Мартин, этот высокий, широкоплечий мужчина, сидел в своей кровати, словно подсудимый, ожидающий приговора. Он снова натянул на себя одеяло. Кати же крепко держалась за бумагу для бутербродов.

Мне грустно из-за того, что мой отец не был моим отцом. И что он так сильно страдал из-за моего существования. Я чувствую себя виноватой, хотя не выбирала, рождаться мне или нет. Мне грустно из-за того, что ты так сильно страдал из-за моего существования…

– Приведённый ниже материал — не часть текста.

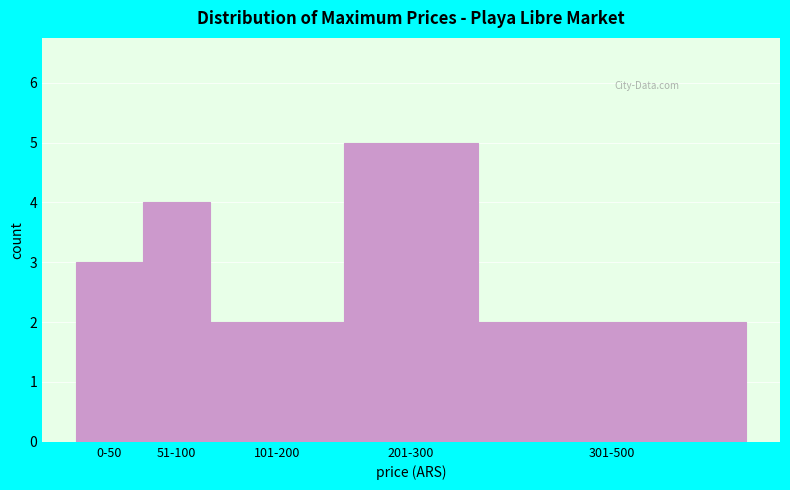

Reading left to right, extract all data points from this chart.

0-50=3	51-100=4	101-200=2	201-300=5	301-500=2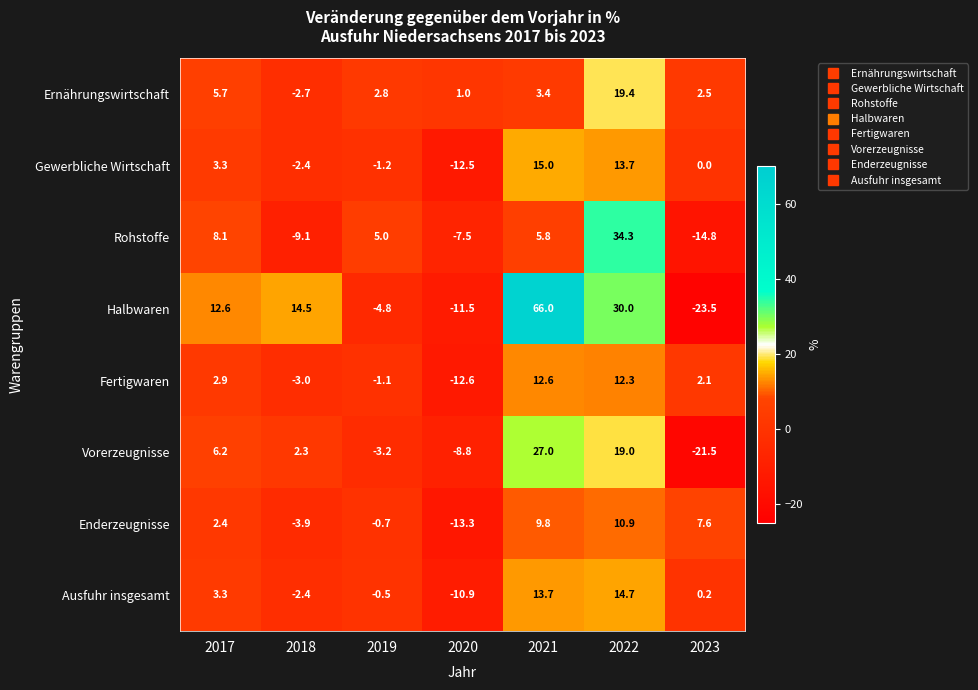

Which series has the largest total across all categories?

Halbwaren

– Но ничто в мире не приносит мне столько счастья! – перебил ее Мартин и выпрямился. – Ты – мое самое большое счастье!

Кати подняла дрожащую руку, чтобы показать: она еще не закончила. Она не смотрела на Мартина, а вместо этого не сводила глаз со следующих букв, словно они – поручни на отвесной скале, по которой она карабкалась без страховки.

Мне грустно, потому что из-за меня мама не смогла прожить свою жизнь. Я – несчастный случай и, если говорить о ее жизни, безвозвратная потеря. Это не оправдывает того, как она мне мстила, но, по крайней мере, теперь я это понимаю. По крайней мере, теперь есть причина. Пускай даже неправильная.

Сделать вдох и продолжить восхождение, слово за словом. Скала становилась все более скользкой, все более крутой. Она словно не хотела, чтобы Кати взбиралась по ней.

Сейчас мне как никогда важно уехать и понять, кто я такая и чего хочу – без этой жизни здесь, которая во многих отношениях оказалась иллюзией, ложью. А можно ли вообще быть настоящей, если живешь во лжи?

Последний вопрос Кати прочитала с пересохшим ртом.

Недавно я смотрелась в зеркало и неожиданно обнаружила на своем лице твои сияющие глаза, а на голове – твои маленькие мочки ушей. Раньше я их не замечала. Но знаешь, мне всегда очень нравились мои глаза и мочки ушей.